VERSTÄNDNIS PRÜFEN —
[a] Gib bitte den Textauszug ab „Die Handlung schließlich“ bis einschließlich „beim Lesen höherschlagen.“ wieder und benenne dabei „Studenten“ in „Schüler“ um.
[b] Warum ist die Version der Gegenwart im Roman laut dem Textauszug nicht wirklich durchdacht?
[c] Aus welchem Jahr stammt laut dem Textauszug das Gratisbuch der Stadt Wien von 2013?

====== TEXTAUSZUG

Klingt schräg? Ist es auch. Anfangs habe ich mich auch prächtig amüsiert – vor allem mit Steins charmant-biederer alternativen Historie, die ein verschlafenes Wien präsentiert, das irgendwo zwischen Jahrhunderwende und Zukunft zu stecken scheint. Leider fand ich den Roman insgesamt dann doch nicht so überzeugend. Vieles an seiner Version der Gegenwart ist für mich nicht wirklich durchdacht – manches hätte sich mit Sicherheit auch ohne die Weltkriege geändert. Oft wirkt auch der Humor mit all seinen Anspielungen auf die tatsächliche Gegenwart ein wenig erzwungen.
Die Handlung schließlich ist dermaßen dünn, dass sie den Roman kaum über seine knapp 300 Seiten hinwegtragen kann. Es geht sowohl um einen schüchternen Studenten, der sich in eine gefeierte Schönheit verliebt, als auch um Psychoanalyse und den drohenden Weltuntergang. Nicht einmal letzterer lässt allerdings den Puls beim Lesen höherschlagen.
Der Roman hat mich amüsiert und ein melancholisches „Was wäre wenn“-Gefühl in mir hinterlassen, aber letztendlich hat er mich weder auf der Handlungsebene noch mit seinem alternativen Geschichtsentwurf überzeugt.
3 von 5 Sternchen
T. C. Boyle – América
Das Gratisbuch der Stadt Wien von 2013 stammt bereits aus dem Jahr 1995, hat aber nichts von seiner Brisanz und Aktualität verloren. Es beschäftigt sich mit dem Thema der illegalen Einwanderung und betrachtet dieses aus dem Blick sowohl einer vermeintlich liberalen Mittelstandsfamilie als auch zweier illegaler Einwanderer aus Mexiko.

============
====== BEREITGESTELLTE DATEN

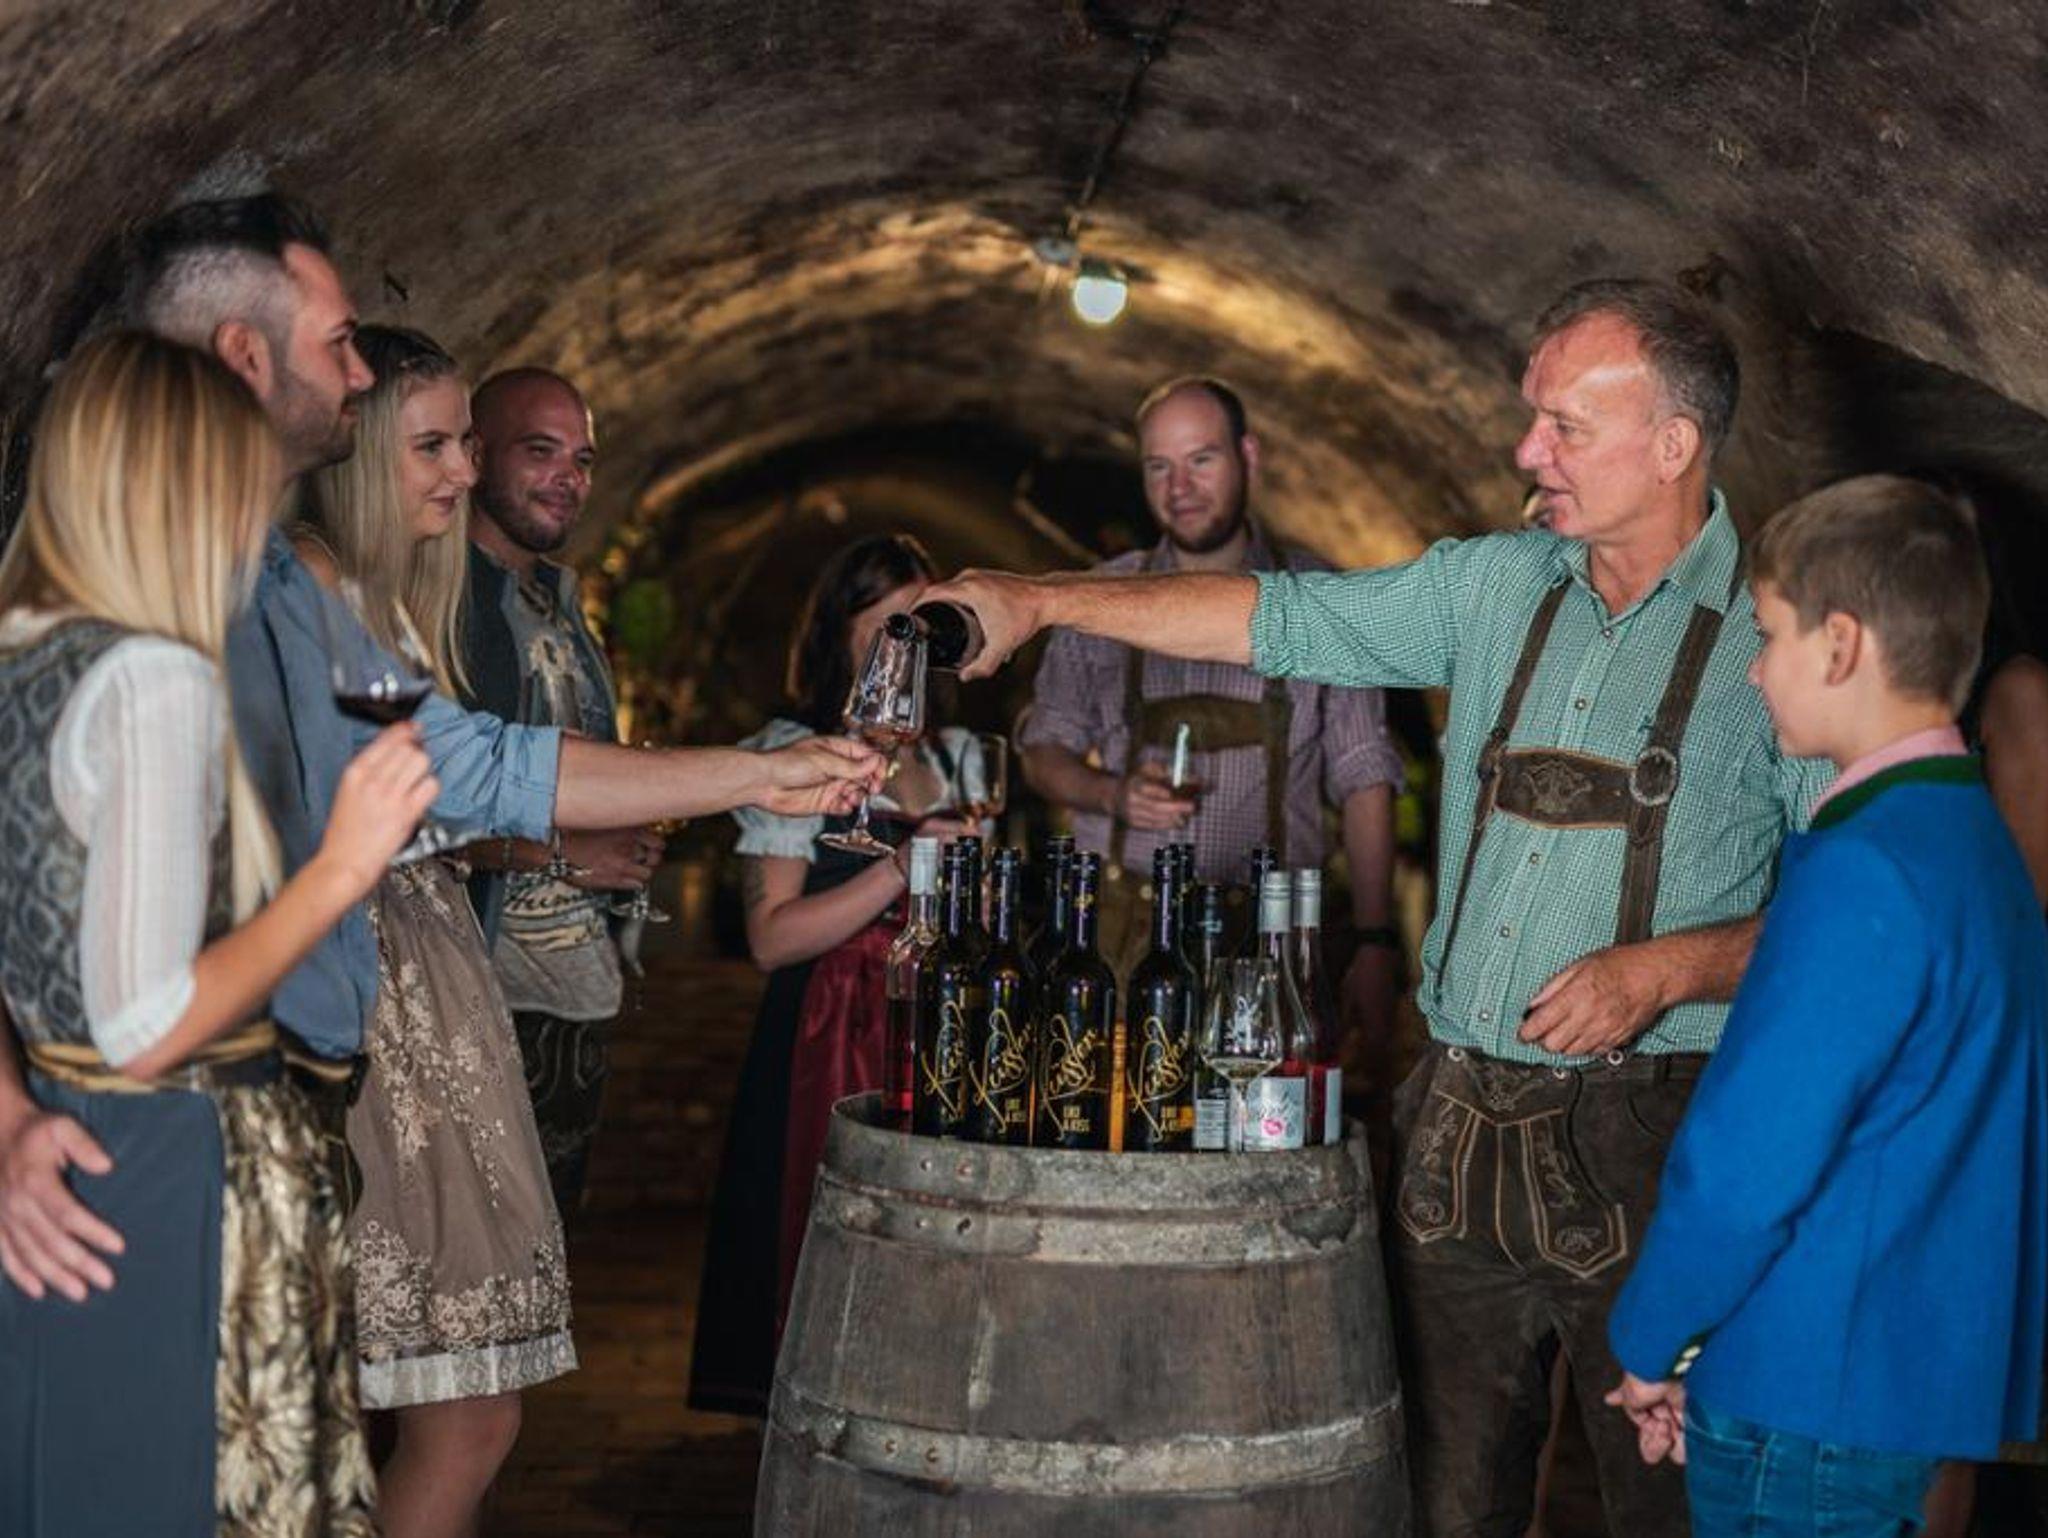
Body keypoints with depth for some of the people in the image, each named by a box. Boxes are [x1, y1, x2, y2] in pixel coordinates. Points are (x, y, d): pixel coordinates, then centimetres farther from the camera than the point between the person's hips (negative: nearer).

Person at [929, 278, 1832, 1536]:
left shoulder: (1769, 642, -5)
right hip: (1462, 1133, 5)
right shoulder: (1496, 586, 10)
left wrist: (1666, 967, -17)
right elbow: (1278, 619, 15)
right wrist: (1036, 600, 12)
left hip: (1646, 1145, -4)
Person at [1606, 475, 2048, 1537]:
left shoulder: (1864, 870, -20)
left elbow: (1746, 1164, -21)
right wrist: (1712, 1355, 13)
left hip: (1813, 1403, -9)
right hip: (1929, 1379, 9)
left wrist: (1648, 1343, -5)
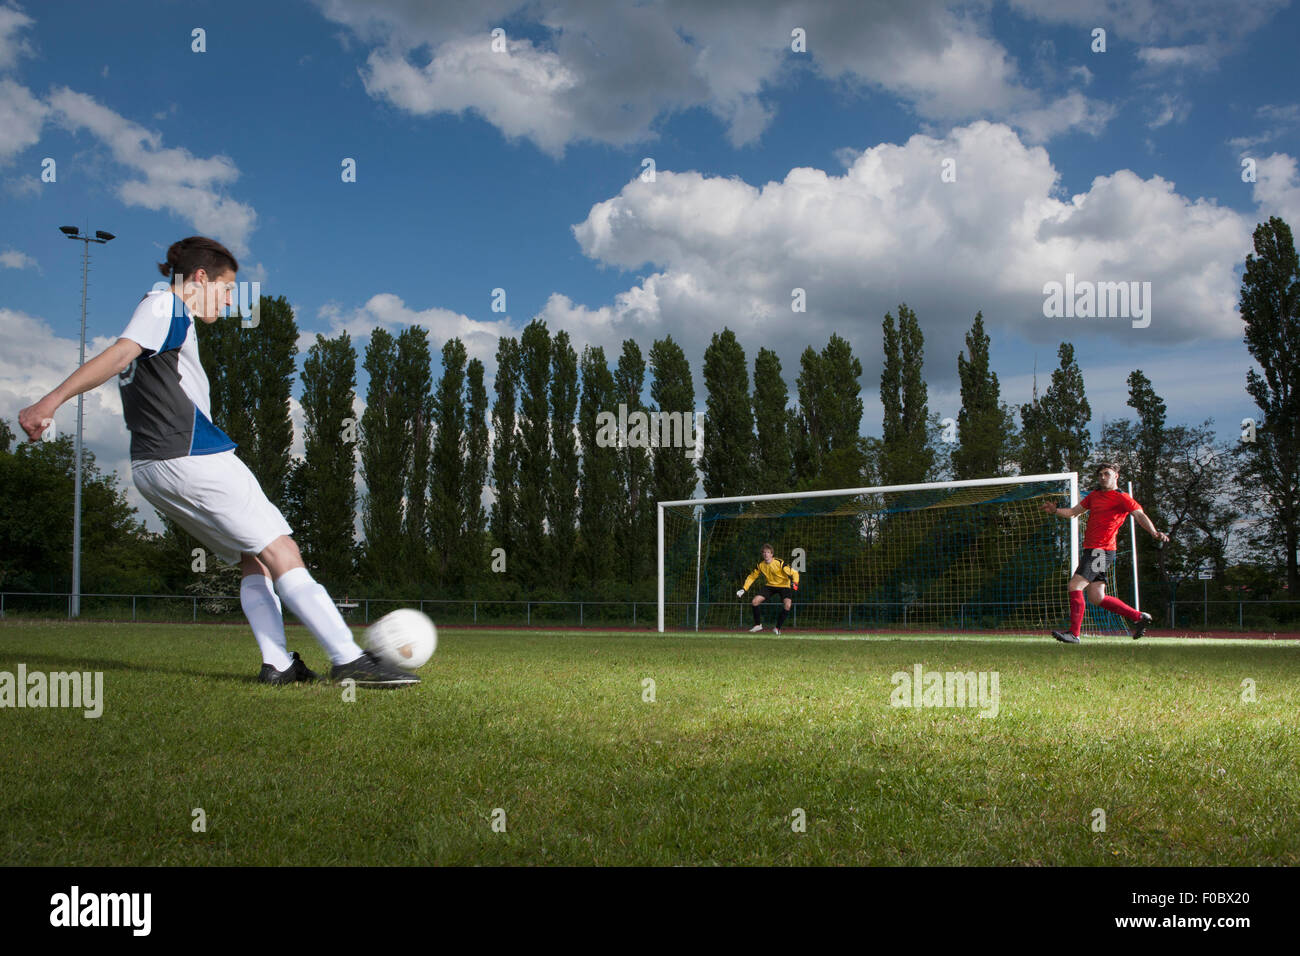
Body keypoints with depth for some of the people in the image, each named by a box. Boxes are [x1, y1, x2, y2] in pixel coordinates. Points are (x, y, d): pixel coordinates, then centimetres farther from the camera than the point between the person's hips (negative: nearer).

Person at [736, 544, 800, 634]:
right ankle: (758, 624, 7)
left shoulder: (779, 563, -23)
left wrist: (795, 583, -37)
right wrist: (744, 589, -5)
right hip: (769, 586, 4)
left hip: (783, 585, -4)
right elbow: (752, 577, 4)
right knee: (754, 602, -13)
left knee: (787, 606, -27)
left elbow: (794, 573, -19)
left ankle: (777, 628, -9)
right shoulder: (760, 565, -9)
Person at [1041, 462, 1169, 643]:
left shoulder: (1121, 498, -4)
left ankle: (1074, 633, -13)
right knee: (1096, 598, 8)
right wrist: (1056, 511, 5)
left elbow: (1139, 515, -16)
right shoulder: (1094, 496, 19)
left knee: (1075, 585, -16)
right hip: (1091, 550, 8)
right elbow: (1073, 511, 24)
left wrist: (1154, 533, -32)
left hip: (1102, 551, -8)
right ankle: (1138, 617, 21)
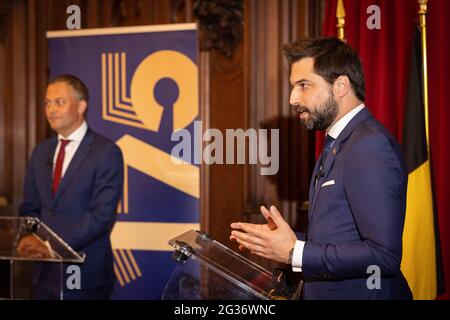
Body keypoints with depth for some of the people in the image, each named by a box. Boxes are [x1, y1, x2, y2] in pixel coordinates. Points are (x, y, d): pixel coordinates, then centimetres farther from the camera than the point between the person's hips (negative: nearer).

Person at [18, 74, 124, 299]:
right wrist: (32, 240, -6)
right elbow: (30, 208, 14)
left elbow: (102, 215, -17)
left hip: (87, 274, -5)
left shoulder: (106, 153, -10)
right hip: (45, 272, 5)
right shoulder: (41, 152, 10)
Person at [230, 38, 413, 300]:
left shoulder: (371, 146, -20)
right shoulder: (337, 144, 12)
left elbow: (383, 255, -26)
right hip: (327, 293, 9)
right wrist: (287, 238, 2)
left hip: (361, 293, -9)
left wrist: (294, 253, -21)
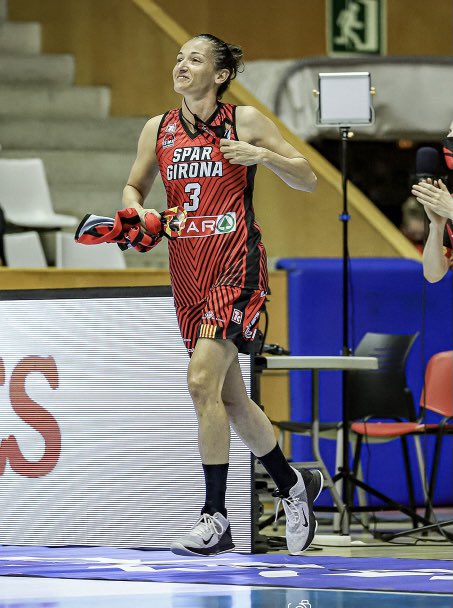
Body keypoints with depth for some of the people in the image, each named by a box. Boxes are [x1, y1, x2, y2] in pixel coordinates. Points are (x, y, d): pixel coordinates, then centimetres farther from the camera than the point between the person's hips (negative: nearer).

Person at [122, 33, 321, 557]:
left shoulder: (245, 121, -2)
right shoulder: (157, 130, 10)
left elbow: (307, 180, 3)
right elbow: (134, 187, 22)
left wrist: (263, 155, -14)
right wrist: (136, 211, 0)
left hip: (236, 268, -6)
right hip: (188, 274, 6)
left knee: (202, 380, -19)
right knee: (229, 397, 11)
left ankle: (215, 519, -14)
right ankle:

============

NUMMERIERTE ANTWORTEN —
[a]
Die Handlung schließlich ist dermaßen dünn, dass sie den Roman kaum über seine knapp 300 Seiten hinwegtragen kann. Es geht sowohl um einen schüchternen Schüler, der sich in eine gefeierte Schönheit verliebt, als auch um Psychoanalyse und den drohenden Weltuntergang. Nicht einmal letzterer lässt allerdings den Puls beim Lesen höherschlagen.

[b] Weil sich manches mit Sicherheit auch ohne die Weltkriege geändert hätte.

[c] Aus dem Jahr 1995.